[Collected data entries]

=-=-=

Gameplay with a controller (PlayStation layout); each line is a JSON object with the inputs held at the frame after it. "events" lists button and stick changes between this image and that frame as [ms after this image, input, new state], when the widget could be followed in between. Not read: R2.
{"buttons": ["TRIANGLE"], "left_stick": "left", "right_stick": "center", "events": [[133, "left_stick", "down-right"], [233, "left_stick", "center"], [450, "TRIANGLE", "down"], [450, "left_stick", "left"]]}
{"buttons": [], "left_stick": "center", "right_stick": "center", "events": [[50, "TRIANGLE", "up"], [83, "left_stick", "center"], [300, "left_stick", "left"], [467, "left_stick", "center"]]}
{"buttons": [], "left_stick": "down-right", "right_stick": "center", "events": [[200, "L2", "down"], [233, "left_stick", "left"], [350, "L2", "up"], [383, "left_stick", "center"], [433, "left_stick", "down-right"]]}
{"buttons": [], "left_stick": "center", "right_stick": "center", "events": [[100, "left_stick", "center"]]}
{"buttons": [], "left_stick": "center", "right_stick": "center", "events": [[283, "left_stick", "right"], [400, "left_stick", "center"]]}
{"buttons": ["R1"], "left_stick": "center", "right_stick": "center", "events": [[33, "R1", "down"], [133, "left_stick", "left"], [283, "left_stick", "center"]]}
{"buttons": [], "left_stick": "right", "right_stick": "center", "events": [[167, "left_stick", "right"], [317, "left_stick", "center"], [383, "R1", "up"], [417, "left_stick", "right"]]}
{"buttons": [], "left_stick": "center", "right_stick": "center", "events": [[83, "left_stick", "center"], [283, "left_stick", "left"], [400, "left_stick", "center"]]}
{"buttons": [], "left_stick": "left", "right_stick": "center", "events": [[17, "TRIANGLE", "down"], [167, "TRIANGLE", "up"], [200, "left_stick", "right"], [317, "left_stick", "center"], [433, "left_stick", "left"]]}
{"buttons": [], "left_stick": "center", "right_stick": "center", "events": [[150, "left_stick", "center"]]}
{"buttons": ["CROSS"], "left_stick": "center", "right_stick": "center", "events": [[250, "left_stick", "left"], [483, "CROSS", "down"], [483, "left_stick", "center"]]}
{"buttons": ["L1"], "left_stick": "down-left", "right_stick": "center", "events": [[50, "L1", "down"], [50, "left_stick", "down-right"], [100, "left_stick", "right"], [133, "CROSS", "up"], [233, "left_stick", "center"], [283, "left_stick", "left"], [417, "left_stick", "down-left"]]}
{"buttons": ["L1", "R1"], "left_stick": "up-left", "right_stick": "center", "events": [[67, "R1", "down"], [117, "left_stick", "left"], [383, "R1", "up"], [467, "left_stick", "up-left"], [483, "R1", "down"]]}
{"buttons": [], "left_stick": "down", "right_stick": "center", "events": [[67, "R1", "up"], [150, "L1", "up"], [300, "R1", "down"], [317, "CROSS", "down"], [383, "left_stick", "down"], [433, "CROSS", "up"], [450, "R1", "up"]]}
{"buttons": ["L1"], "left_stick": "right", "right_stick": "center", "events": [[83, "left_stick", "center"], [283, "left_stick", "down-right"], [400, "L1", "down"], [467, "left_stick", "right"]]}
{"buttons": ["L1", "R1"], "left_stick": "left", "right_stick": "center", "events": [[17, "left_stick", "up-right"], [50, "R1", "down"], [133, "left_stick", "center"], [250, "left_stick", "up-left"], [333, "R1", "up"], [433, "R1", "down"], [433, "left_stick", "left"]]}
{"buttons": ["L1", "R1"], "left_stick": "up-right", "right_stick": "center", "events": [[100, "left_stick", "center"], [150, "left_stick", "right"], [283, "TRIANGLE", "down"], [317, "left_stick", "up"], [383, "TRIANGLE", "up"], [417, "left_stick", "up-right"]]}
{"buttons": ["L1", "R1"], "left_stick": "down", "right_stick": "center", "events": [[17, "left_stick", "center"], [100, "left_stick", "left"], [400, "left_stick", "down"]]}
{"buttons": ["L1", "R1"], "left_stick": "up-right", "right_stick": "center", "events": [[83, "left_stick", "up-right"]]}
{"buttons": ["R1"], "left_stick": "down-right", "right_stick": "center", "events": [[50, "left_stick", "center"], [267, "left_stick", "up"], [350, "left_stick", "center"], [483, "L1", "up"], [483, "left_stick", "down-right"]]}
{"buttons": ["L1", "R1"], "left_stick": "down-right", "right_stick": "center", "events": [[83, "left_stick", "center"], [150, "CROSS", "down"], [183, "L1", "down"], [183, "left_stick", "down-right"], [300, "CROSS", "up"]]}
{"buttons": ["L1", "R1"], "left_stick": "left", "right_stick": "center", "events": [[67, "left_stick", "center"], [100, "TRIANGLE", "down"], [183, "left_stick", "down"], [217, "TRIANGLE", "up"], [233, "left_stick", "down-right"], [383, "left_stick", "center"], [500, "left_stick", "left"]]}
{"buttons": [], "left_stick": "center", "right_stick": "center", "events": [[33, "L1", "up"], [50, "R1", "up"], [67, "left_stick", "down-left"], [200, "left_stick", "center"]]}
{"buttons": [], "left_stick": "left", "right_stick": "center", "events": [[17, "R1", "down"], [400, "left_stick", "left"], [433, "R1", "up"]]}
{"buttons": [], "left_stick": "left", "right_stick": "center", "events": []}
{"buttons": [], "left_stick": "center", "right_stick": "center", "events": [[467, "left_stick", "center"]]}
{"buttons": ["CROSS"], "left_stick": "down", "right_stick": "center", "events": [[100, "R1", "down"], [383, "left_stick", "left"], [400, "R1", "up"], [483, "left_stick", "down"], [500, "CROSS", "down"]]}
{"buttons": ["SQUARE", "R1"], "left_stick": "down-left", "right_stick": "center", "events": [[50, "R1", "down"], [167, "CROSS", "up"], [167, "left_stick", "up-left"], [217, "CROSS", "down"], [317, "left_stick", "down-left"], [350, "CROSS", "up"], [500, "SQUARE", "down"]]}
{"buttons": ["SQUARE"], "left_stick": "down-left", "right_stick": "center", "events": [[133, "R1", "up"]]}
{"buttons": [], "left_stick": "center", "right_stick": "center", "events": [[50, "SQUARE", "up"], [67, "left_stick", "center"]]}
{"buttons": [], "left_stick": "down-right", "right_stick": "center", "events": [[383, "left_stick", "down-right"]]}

=-=-=

[The problem] Search the entries for the string "SQUARE" and return each line where it turns up.

[Response area]
{"buttons": ["SQUARE", "R1"], "left_stick": "down-left", "right_stick": "center", "events": [[50, "R1", "down"], [167, "CROSS", "up"], [167, "left_stick", "up-left"], [217, "CROSS", "down"], [317, "left_stick", "down-left"], [350, "CROSS", "up"], [500, "SQUARE", "down"]]}
{"buttons": ["SQUARE"], "left_stick": "down-left", "right_stick": "center", "events": [[133, "R1", "up"]]}
{"buttons": [], "left_stick": "center", "right_stick": "center", "events": [[50, "SQUARE", "up"], [67, "left_stick", "center"]]}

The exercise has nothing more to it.